Internal Components¶
Dependency-Track allows organisations to mark certain component namespaces and/or names as internal. Components identified as internal are excluded from all external services: they are never sent to external vulnerability analyzers (OSS Index, Snyk, Trivy, VulnDB) and never queried against public package repositories.
This is useful when your SBOMs include first-party libraries with coordinates that could coincide with public packages, or when you simply do not want metadata about internal packages to leave your network.
How Matching Works¶
Internal component identification is configured in Administration → Internal Components by specifying one or more namespace and/or name patterns.
Two matching modes are available:
| Mode | Behaviour |
|---|---|
| OR (default) | A component is internal if its namespace or name matches any configured pattern. |
| AND | A component is internal if its namespace and name both match. |
Patterns are matched against the component's PURL namespace and name fields.
Note
By default, no components are identified as internal—all components are treated as third-party and may be sent to configured external analyzers.
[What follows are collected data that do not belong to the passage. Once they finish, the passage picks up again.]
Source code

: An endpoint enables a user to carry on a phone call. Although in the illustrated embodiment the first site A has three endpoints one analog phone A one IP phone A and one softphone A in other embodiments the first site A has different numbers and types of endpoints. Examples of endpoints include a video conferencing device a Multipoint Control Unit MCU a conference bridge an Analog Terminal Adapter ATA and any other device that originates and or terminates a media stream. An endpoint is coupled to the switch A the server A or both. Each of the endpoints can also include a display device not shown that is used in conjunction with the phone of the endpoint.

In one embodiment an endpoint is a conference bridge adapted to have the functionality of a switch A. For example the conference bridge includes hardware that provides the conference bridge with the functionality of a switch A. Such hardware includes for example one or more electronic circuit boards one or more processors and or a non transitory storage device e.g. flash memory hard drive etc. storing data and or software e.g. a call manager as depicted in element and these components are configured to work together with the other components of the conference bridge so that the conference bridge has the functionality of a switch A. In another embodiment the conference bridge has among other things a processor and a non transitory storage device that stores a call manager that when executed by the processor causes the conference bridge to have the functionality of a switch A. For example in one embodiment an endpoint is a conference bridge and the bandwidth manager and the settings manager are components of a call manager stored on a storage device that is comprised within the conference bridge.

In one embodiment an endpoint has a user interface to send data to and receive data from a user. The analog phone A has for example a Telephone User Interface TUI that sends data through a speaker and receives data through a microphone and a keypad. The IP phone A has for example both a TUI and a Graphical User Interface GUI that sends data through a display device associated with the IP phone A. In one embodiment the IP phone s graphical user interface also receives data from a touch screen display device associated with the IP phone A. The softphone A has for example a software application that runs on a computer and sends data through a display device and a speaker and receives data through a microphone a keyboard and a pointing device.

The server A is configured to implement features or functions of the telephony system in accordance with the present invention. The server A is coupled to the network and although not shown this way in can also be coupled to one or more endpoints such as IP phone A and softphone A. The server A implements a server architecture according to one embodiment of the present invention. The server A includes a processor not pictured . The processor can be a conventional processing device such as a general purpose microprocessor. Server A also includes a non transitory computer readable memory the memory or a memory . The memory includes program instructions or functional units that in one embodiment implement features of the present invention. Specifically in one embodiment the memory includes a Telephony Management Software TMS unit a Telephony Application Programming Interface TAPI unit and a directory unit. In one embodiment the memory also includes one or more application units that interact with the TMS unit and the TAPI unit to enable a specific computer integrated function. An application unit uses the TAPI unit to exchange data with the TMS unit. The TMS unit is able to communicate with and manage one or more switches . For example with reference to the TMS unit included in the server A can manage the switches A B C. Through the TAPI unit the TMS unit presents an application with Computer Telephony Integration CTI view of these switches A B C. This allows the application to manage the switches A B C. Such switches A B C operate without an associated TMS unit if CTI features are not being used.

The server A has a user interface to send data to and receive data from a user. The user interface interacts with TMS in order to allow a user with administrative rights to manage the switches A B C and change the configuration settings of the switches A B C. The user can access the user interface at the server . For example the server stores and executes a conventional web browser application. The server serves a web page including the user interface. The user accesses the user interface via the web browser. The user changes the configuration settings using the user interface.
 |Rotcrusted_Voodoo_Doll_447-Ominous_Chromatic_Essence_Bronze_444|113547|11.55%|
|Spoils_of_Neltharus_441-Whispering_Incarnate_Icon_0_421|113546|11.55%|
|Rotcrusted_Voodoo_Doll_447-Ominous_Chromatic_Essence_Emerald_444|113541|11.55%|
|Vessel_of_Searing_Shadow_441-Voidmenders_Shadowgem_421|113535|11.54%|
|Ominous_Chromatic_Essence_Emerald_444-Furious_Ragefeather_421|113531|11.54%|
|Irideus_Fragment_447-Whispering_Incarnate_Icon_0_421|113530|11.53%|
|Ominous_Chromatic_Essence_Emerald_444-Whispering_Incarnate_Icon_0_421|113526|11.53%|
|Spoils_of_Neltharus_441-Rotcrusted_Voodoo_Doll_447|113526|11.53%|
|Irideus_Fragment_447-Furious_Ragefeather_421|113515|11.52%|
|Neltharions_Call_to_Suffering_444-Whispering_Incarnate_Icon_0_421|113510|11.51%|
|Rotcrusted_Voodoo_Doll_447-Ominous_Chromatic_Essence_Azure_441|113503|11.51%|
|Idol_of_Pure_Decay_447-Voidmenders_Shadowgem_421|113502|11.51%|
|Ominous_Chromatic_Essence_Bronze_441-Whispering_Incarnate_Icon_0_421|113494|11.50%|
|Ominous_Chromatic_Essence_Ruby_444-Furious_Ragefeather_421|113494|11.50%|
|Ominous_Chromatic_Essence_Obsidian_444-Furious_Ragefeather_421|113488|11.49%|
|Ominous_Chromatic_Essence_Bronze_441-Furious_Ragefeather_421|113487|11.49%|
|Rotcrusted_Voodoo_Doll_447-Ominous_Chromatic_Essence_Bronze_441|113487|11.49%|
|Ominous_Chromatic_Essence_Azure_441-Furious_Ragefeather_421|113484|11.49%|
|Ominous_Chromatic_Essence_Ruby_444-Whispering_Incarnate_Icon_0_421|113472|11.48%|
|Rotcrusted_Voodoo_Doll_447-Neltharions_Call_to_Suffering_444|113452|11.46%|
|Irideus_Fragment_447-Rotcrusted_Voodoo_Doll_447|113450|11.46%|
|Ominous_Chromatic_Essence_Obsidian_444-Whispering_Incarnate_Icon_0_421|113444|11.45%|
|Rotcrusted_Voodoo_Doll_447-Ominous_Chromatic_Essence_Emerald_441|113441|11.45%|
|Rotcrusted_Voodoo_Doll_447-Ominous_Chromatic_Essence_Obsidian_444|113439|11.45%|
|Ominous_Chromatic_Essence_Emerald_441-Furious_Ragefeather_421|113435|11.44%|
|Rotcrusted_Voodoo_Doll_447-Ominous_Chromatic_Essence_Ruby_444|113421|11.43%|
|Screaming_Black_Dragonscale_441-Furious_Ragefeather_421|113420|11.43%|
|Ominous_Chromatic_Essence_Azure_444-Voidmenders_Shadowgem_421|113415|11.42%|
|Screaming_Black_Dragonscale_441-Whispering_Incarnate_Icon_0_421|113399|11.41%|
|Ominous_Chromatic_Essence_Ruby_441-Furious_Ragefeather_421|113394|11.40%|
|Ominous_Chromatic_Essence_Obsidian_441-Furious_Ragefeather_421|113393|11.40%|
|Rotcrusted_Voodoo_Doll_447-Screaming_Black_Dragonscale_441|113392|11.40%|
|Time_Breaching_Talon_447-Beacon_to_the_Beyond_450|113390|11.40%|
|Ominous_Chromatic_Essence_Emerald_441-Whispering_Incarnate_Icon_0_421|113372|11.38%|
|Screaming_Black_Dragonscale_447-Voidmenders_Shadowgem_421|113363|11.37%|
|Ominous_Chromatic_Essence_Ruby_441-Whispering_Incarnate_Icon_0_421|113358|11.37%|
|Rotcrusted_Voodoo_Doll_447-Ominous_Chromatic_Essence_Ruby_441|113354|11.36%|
Effects of Being Marked Internal¶
| Service | Behaviour for internal components |
|---|---|
| OSS Index | Not queried |
| Snyk | Not queried |
| Trivy | Not queried |
| VulnDB | Not queried |
| Public package repositories | Not queried for version currency checks |
| Internal analyzer | Still evaluated against the local vulnerability database |
| Private repositories | Still queried if configured |
Use with the Private Vulnerability Repository¶
Internal components can still be matched against vulnerabilities defined in the private vulnerability repository. This allows organisations to track and triage vulnerabilities in their own codebases without exposing component identifiers externally.